In 2008, the United States entered an economic depression, and to fix this problem, Congress passed sweeping banking regulations, which the Washington Post called “one of President Barack Obama’s largest legislative achievements.”
The Washington Post said that Congress’ desire to end the current bank regulations is a sign that the financial industry has clout not only with Republicans but Democrats as well.
“Congress’s appetite for pulling back bank regulations shows the renewed clout of the financial sector in Washington, not just in the GOP but also among Democrats. Eight years after nearly every Senate Democrat backed a sweeping set of new rules for financial firms large and small, the party is now split, with moderates, several of them facing tough midterm election contests, working with the opposing party,” the Washington Post said.
The new bill will exempt financial institutions with assets between $50 billion and $250 billion from scrutiny from the Federal Reserve, and supporters of the legislation said that this would bring relief to companies that were treated like their larger counterparts. Critics said that removing this oversight could lead to problems that led to the 2008 recession, mainly predatory lending and investing.

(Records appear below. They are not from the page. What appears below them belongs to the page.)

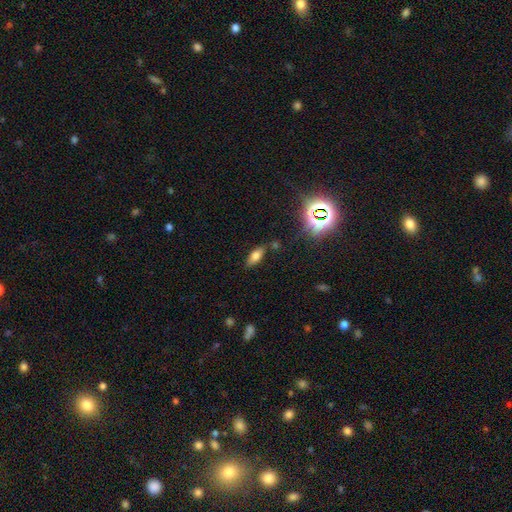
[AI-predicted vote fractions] Smooth or featured: smooth — 70% (star or artifact — 15%)
How rounded: in between — 82% (cigar-shaped — 15%)
Merging: none — 77% (minor disturbance — 14%)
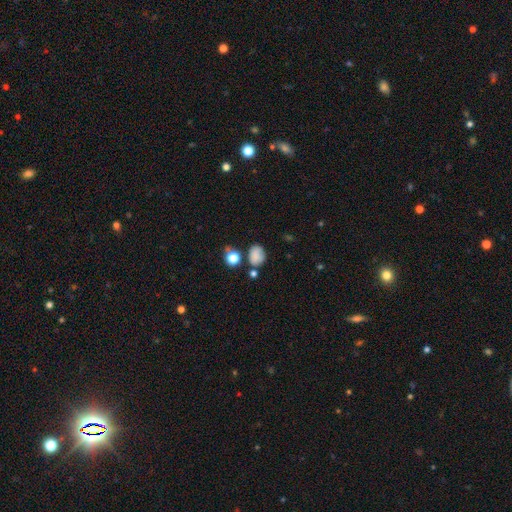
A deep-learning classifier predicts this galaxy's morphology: Smooth or featured: smooth — 79% (star or artifact — 13%)
How rounded: in between — 60% (round — 38%)
Merging: none — 58% (minor disturbance — 23%)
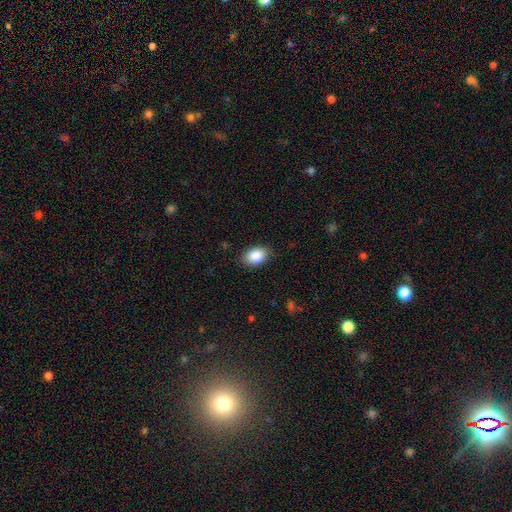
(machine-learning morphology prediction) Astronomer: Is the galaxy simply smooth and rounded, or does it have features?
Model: smooth — 89%.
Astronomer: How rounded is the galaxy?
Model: in between — 84%.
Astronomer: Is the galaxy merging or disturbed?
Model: none — 86%.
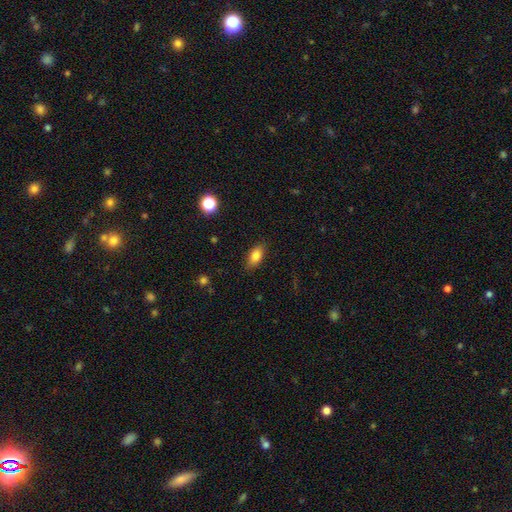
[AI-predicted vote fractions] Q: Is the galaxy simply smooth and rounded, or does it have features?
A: smooth — 83%.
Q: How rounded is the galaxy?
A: in between — 87%.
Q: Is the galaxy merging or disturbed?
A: none — 86%.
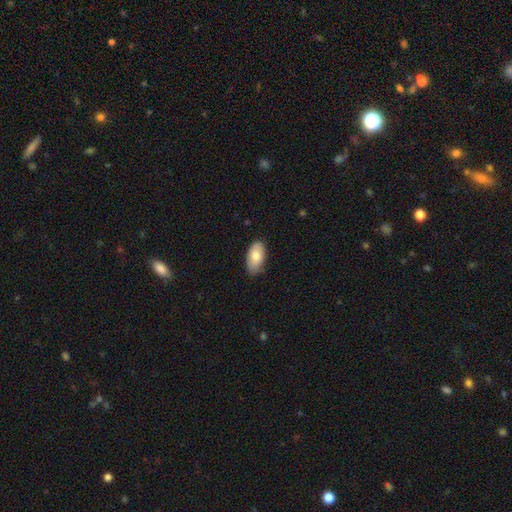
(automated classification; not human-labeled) Q: Smooth or featured?
A: smooth (80%); runner-up: featured or disk (14%)
Q: How rounded?
A: in between (95%); runner-up: round (3%)
Q: Merging?
A: none (79%); runner-up: minor disturbance (17%)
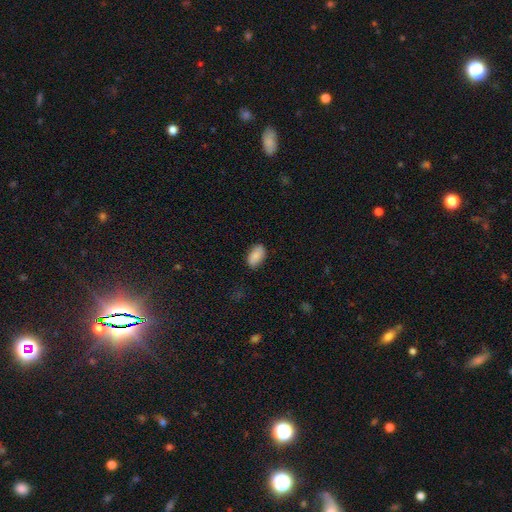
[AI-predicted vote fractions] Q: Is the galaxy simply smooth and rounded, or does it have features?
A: smooth — 86%.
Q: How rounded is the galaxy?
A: in between — 94%.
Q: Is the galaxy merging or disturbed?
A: none — 83%.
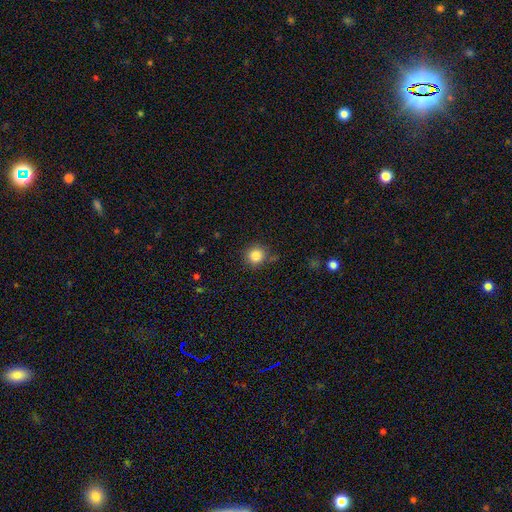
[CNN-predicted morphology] Smooth or featured? smooth (85%)
How rounded? round (91%)
Merging? none (80%)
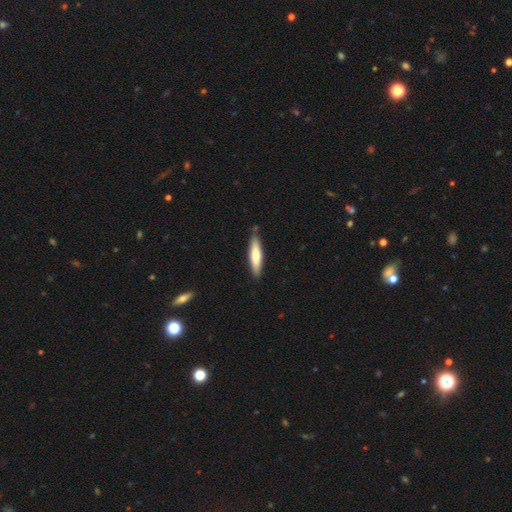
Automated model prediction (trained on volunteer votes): Overall: smooth (70%). How rounded: cigar-shaped (80%). Merging: none (84%).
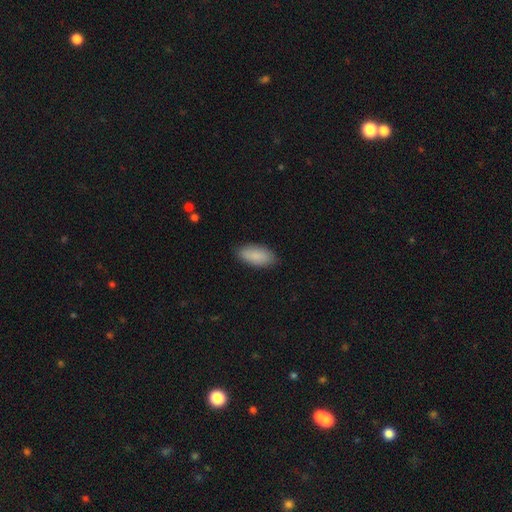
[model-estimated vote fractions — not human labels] Smooth or featured? smooth (89%)
How rounded? in between (91%)
Merging? none (86%)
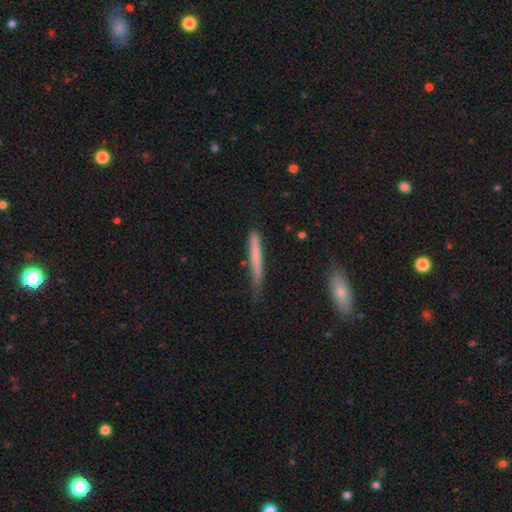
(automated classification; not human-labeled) This is likely a smooth galaxy (70%). How rounded: clearly cigar-shaped (96%). Merging: likely none (73%).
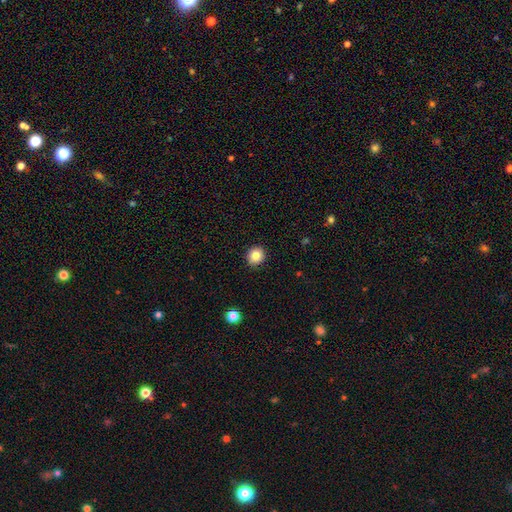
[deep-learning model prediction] smooth-or-featured: smooth: 83% | star or artifact: 10% | featured or disk: 7%
  how-rounded: round: 88% | in between: 11% | cigar-shaped: 1%
  merging: none: 92% | minor disturbance: 6% | major disturbance: 2% | merger: 1%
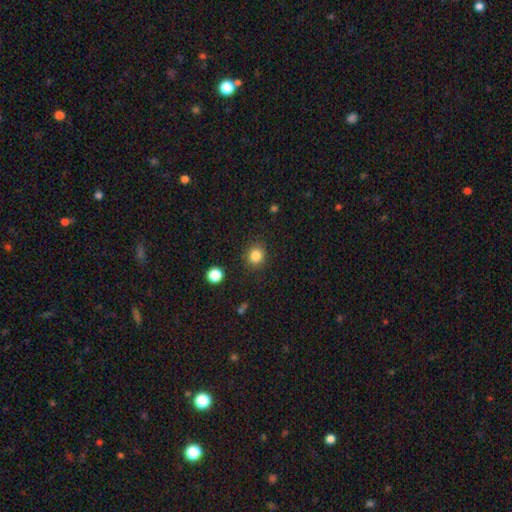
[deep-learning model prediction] Q: Smooth or featured?
A: smooth (84%); runner-up: star or artifact (11%)
Q: How rounded?
A: round (84%); runner-up: in between (15%)
Q: Merging?
A: none (88%); runner-up: minor disturbance (8%)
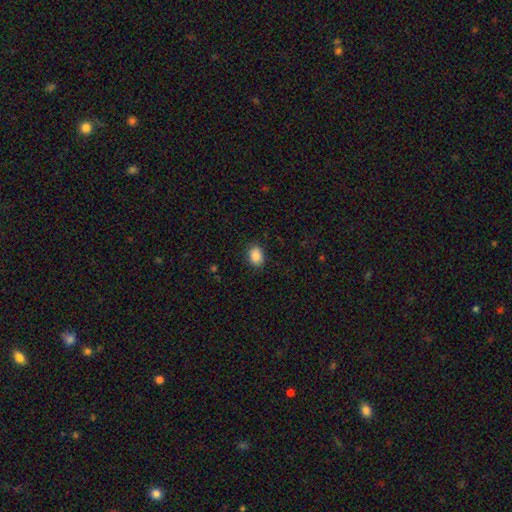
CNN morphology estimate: Smooth or featured?
  - smooth: 88% *
  - star or artifact: 8%
  - featured or disk: 4%
How rounded?
  - in between: 71% *
  - round: 28%
  - cigar-shaped: 1%
Merging?
  - none: 85% *
  - minor disturbance: 11%
  - major disturbance: 3%
  - merger: 1%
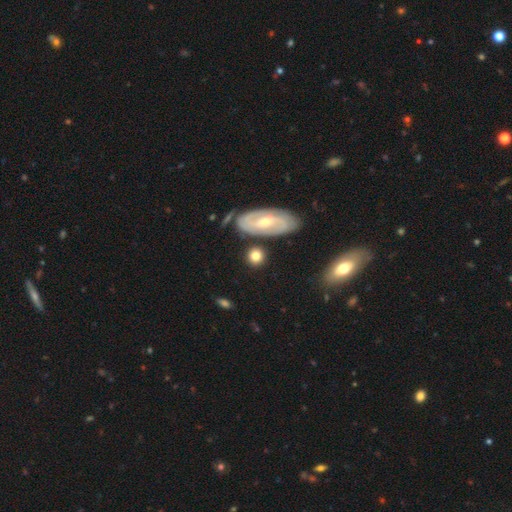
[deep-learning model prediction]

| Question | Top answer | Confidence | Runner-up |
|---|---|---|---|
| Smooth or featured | smooth | 73% | featured or disk (20%) |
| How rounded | round | 80% | in between (17%) |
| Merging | none | 77% | minor disturbance (12%) |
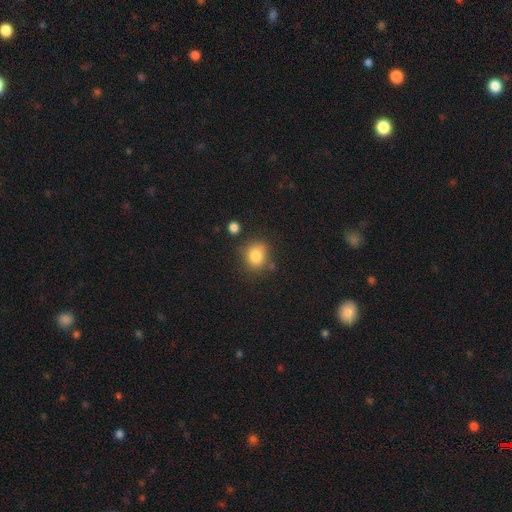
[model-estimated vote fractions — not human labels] A smooth galaxy with no disk features (82%) that is round (71%).

Vote fractions:
- Smooth or featured? smooth: 82% / star or artifact: 10% / featured or disk: 8%
- How rounded? round: 71% / in between: 28% / cigar-shaped: 1%
- Merging? none: 69% / minor disturbance: 18% / merger: 8% / major disturbance: 5%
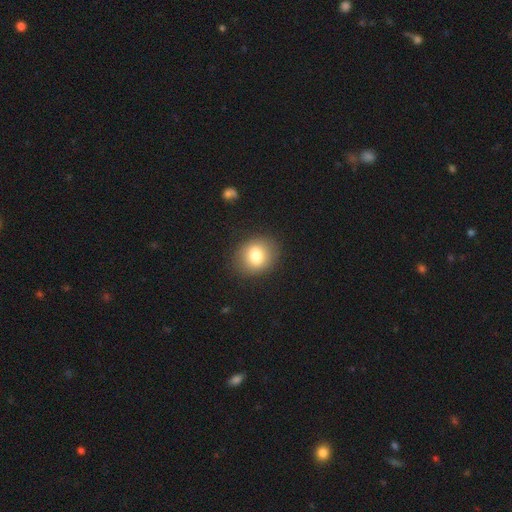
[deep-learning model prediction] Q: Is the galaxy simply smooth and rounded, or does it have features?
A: smooth — 77%.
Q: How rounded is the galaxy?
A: round — 64%.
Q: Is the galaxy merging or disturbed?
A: none — 86%.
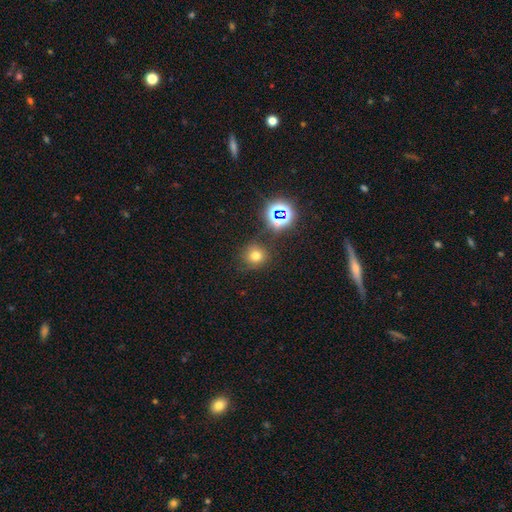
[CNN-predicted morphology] Q: Smooth or featured?
A: smooth (67%); runner-up: star or artifact (24%)
Q: How rounded?
A: round (91%); runner-up: in between (8%)
Q: Merging?
A: none (82%); runner-up: minor disturbance (10%)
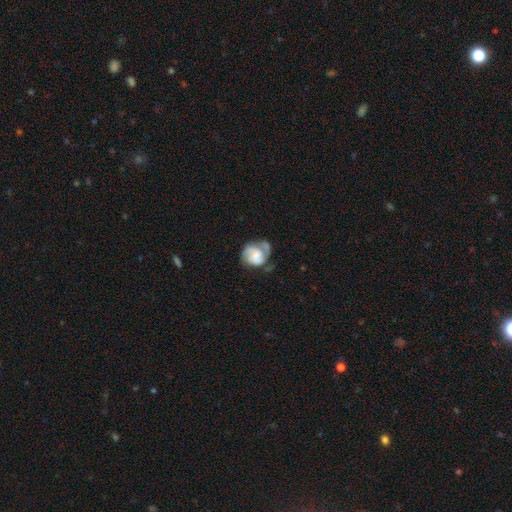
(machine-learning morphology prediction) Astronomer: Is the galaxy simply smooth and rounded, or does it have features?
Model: featured or disk — 61%.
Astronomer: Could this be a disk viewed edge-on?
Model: no — 98%.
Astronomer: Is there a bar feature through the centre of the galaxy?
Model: no — 66%.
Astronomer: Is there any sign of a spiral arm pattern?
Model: yes — 81%.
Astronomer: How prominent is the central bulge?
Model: small — 33% (runner-up: moderate, 28%).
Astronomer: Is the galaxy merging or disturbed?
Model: none — 40% (runner-up: minor disturbance, 29%).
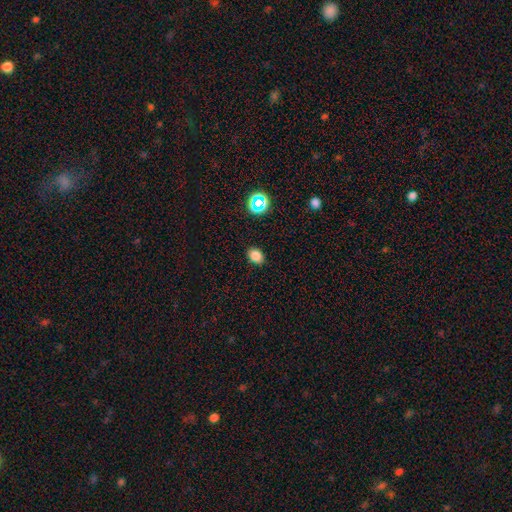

“On the 10th anniversary of an enormous financial crash, Congress should not be passing laws to roll back regulations on Wall Street banks,” Senator Elizabeth Warren, a Democrat, said. “The bill permits about 25 of the 40 largest banks in America to escape heightened scrutiny and to be regulated as if they were tiny little community banks that could have no impact on the economy.”
While Republicans are all in favor of the bill, not all Democrats agree with Warren. Senator Jon Tester, a Democrat, said banks in Montana have been going out of business because of over-regulation created by Dodd-Frank, and he wanted to see a change, which he said would only affect smaller banks and not Wall Street.
“The Main Street banks, community banks and credit unions didn’t create the crisis in 2008, and they were getting heavily regulated,” Tester said.
The Senate is slated to vote on this initiative this week. The bill is led by the GOP.